Grocery stores could sell beer and wine under renewed Maryland legislation
As excerpted from The Washington Times:
The Maryland Consumer Freedom Coalition, backed by the Maryland Retailers Alliance trade association, is renewing its effort for the state to legalize beer and wine sales in grocery stores.
Maryland Retailers Alliance President Cailey Locklair said outside a Giant grocery store Thursday that, since grocery stores and other similar retailers operate on such thin margins, allowing beer and wine sales could be the difference between shutting down and their ability to stay open, especially given competition from stores in nearby jurisdictions.

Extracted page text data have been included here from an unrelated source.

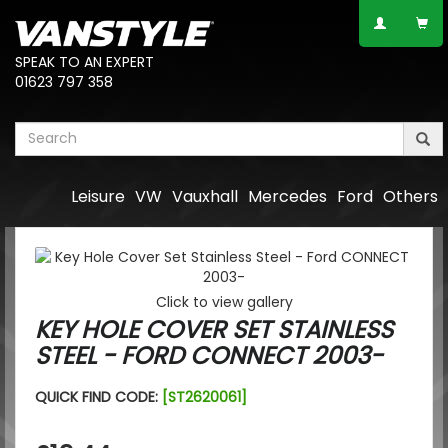
SPEAK TO AN EXPERT
01623 797 358
Leisure
VW
Vauxhall
Mercedes
Ford
Others
Click to view gallery
KEY HOLE COVER SET STAINLESS
STEEL - FORD CONNECT 2003-
QUICK FIND CODE:
[ST2620061]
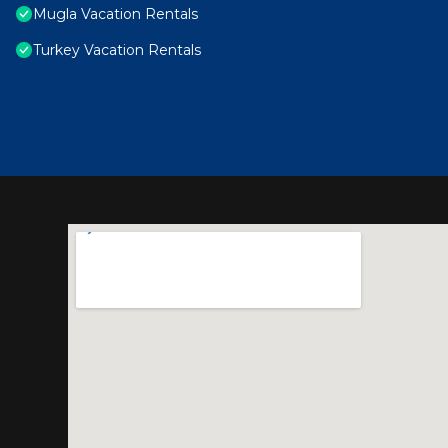
Mugla Vacation Rentals
Turkey Vacation Rentals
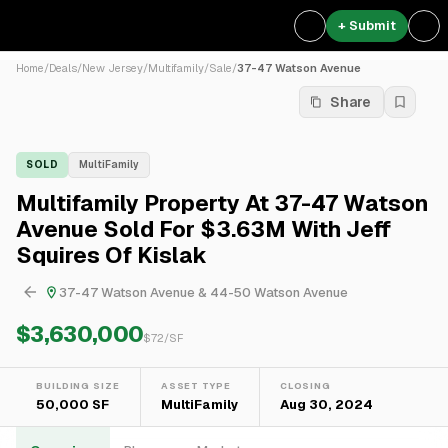
+ Submit
Home
/
Deals
/
New Jersey
/
Multifamily
/
Sale
/
37-47 Watson Avenue
Share
SOLD
MultiFamily
Multifamily Property At 37-47 Watson
Avenue Sold For $3.63M With Jeff
Squires Of Kislak
37-47 Watson Avenue & 44-50 Watson Avenue
$3,630,000
$
72
/SF
BUILDING SIZE
ASSET TYPE
CLOSING
50,000 SF
MultiFamily
Aug 30, 2024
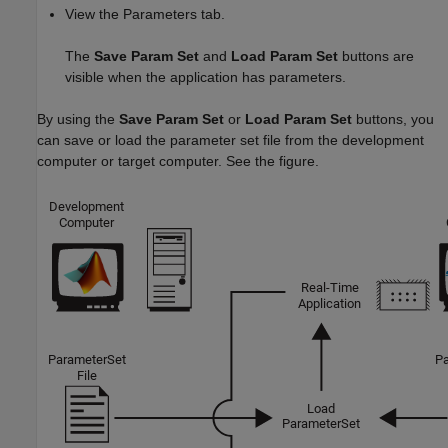
View the Parameters tab.
The
Save Param Set
and
Load Param Set
buttons are
visible when the application has parameters.
By using the
Save Param Set
or
Load Param Set
buttons, you
can save or load the parameter set file from the development
computer or target computer. See the figure.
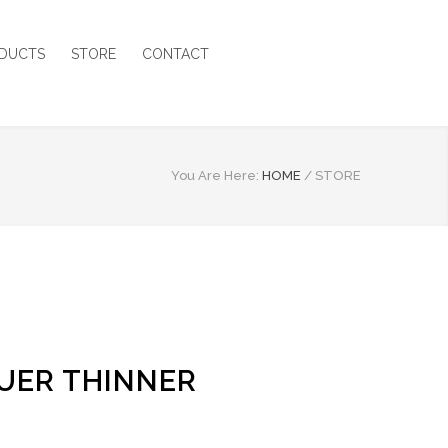
DUCTS
STORE
CONTACT
You Are Here:
HOME
/
STORE
UER THINNER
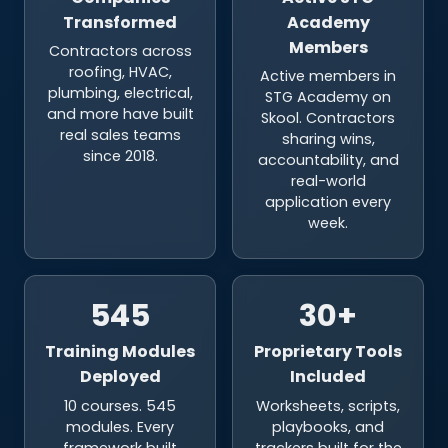
Members
Contractors across
roofing, HVAC,
Active members in
plumbing, electrical,
STG Academy on
and more have built
Skool. Contractors
real sales teams
sharing wins,
since 2018.
accountability, and
real-world
application every
week.
545
30+
Training Modules
Proprietary Tools
Deployed
Included
10 courses. 545
Worksheets, scripts,
modules. Every
playbooks, and
framework built
trackers built for the
around contractor-
trades. Your team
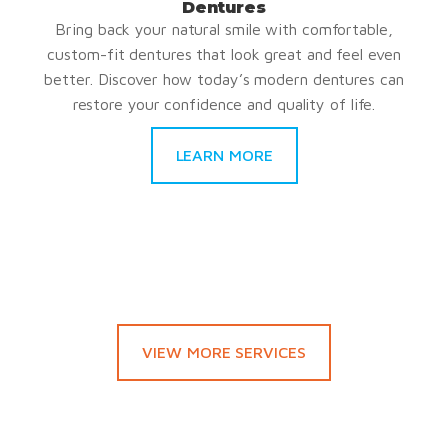
Dentures
Bring back your natural smile with comfortable,
custom-fit dentures that look great and feel even
better. Discover how today’s modern dentures can
restore your confidence and quality of life.
LEARN MORE
VIEW MORE SERVICES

“In Maryland, we are at a competitive disadvantage,” Ms. Locklair said. Residents who live near the state’s borders cross state lines into the District, Pennsylvania, Virginia and West Virginia, “where there is one-stop shopping and grocery stores where they can not only buy their groceries, but also purchase their beer and wine.”
She was backed up at the press conference by state Delegate Marlon Amprey, a Democrat and sponsor of previous failed bills to legalize the sale of beer and wine outside of a select group of grandfathered-in stores.
Mr. Amprey, whose district mostly includes West Baltimore, said he was reintroducing his Alcoholic Beverages Modernization Act for the upcoming Maryland legislative session, which starts in January.
Mr. Amprey said Maryland should allow beer and wine sales in grocery stores to make it more convenient for families and workers, give grocery stores more of an edge to stay in neighborhoods that they might otherwise leave, and because of customer safety.